COSA SERVE
Prosegui il brano sugli stampatori digitali e le tecnologie multimediali nel retail a partire dal punto in cui si interrompe.

BRANO
########################################

Flaghship Versace, design VudaferiSaverinoPartners

Non molto tempo fa, durante uno dei seminari dedicati al retail organizzati a Decor Lab Milano, si è proprio analizzato questo concetto, andando a sfatare un mito che circola soprattutto nell’ambiente degli stampatori digitali: il mio prodotto, il mio servizio di decorazione con pellicole o altri materiali, viene sostituito da monitor e proiettori, “vengono a puciare il biscotto nella mia tazza di caffèlatte” (cit. Claudio Rocca). Si, in parte è vero, molte tecnologie multimediali entrano con forza all’interno del punto vendita, ma devono essere considerate integrazioni, qualcosa che dovremo sempre più considerare in un progetto di allestimento, ma che proprio per questo può essere una nuova leva da proporre a clienti e progettisti. Io stampatore ho le conoscenze tecniche, la capacità di sopperire a ogni richiesta per quanto riguarda stampa, decorazione, installazione di prodotti (per esposizioni temporanee o meno), perché dunque non offrire anche questa parte multimediale, non essere referente anche per un’installazione interattiva, offrendo quindi un pacchetto completo? Certo, la risposta più ovvia è “devo attrezzarmi, devo prendere nuove figure che non ho in azienda, mi costa troppo”. Costa? Deve essere un investimento, deve essere uno sviluppo per l’imprenditore e l’azienda, esattamente come trent’anni fa il serigrafo o il tipografo hanno dovuto evolvere in qualcosa di diverso, in linea con la domanda del mercato, introducendo tecnologie digitali di stampa prima, di grande formato dopo, di stampa 3D ora. Il mercato evolve seguendo un trend che non si può fermare, e non stare al passo con questa evoluzione può portare a diventare obsoleti, poco competitivi, e dunque destinati a chiudere.
Lo scorso anno, a luglio, abbiamo organizzato Visioni.beyond print!, un evento unico nel suo genere, che voleva proprio interrogarsi su quali nuove possibilità di business si stessero aprendo per gli stampatori e gli operatori del digitale. Tante idee, tante esperienze dirette raccontate da chi ha già intrapreso questa strada, e guarda caso la maggior parte legate al mondo del retail e della decorazione.

########################################

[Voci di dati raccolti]
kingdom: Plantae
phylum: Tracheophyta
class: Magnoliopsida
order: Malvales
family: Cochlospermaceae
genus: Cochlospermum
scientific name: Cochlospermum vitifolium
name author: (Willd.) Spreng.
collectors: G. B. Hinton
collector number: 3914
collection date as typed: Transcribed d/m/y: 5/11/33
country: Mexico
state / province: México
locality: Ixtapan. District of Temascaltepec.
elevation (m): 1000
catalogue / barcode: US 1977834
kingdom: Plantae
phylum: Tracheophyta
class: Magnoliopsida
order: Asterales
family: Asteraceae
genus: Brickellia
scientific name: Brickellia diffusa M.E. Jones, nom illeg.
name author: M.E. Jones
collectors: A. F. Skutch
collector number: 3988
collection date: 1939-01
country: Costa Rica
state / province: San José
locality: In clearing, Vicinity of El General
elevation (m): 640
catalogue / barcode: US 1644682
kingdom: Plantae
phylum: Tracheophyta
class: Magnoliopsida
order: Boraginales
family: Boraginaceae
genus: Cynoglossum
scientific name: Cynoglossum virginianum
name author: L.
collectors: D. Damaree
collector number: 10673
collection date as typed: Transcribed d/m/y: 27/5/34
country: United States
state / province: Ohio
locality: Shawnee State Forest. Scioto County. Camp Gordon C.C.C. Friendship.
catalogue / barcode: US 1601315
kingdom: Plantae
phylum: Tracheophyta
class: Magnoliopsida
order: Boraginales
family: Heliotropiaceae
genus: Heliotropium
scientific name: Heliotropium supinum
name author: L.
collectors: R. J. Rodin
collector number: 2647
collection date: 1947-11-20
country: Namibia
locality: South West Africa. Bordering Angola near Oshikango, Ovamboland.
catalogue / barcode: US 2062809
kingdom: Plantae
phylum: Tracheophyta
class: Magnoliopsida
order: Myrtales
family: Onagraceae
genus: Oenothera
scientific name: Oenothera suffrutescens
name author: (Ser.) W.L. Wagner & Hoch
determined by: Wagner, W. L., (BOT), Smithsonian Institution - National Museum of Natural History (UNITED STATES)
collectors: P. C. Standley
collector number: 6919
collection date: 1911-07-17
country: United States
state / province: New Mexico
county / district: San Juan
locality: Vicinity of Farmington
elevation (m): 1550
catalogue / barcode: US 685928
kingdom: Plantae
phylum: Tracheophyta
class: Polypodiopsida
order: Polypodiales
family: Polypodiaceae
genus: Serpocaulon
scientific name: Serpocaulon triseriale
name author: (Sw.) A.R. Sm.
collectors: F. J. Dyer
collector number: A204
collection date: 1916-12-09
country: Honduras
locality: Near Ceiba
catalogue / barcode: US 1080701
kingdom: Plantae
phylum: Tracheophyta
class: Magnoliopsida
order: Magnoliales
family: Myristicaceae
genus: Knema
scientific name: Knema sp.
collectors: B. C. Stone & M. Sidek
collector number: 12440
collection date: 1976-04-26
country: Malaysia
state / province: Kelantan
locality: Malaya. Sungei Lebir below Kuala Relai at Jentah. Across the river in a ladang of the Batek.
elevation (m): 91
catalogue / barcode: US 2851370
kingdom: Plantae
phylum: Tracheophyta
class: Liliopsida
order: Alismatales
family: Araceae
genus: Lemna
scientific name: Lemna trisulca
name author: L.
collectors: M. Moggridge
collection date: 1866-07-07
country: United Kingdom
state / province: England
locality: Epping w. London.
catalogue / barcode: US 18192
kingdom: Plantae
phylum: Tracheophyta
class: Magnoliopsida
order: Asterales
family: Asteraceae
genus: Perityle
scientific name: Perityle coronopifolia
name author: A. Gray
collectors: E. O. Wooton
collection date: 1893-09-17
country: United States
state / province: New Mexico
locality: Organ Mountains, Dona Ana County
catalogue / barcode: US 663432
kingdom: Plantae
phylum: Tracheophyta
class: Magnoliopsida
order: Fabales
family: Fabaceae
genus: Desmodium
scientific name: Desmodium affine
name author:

########################################

RISPOSTA
Accennavamo prima della generazione Z. Sono il cliente del futuro, un cliente abituato a comprare su Amazon, online, e dunque sulla carta poco predisposti a frequentare il punto vendita. Il punto vendita classico, certamente. Ma i nuovi store, soprattutto di brand legati ai giovani, hanno subito adattato le proprie aree in qualcosa di diverso, di esperienziale, di ibrido, dove trascorrere il tempo sorseggiando una bibita o mangiando qualcosa, dove intrattenersi e socializzare, e vivere un’esperienza. Magari il prodotto lo acquisto lo stesso su Amazon, ma frequento il punto vendita perché mi piace, perché posso provare il prodotto, e dunque il brand ottiene un effetto di fidelizzazione che ai tempi delle nostre mamme si otteneva con i bollini del catalogo premi.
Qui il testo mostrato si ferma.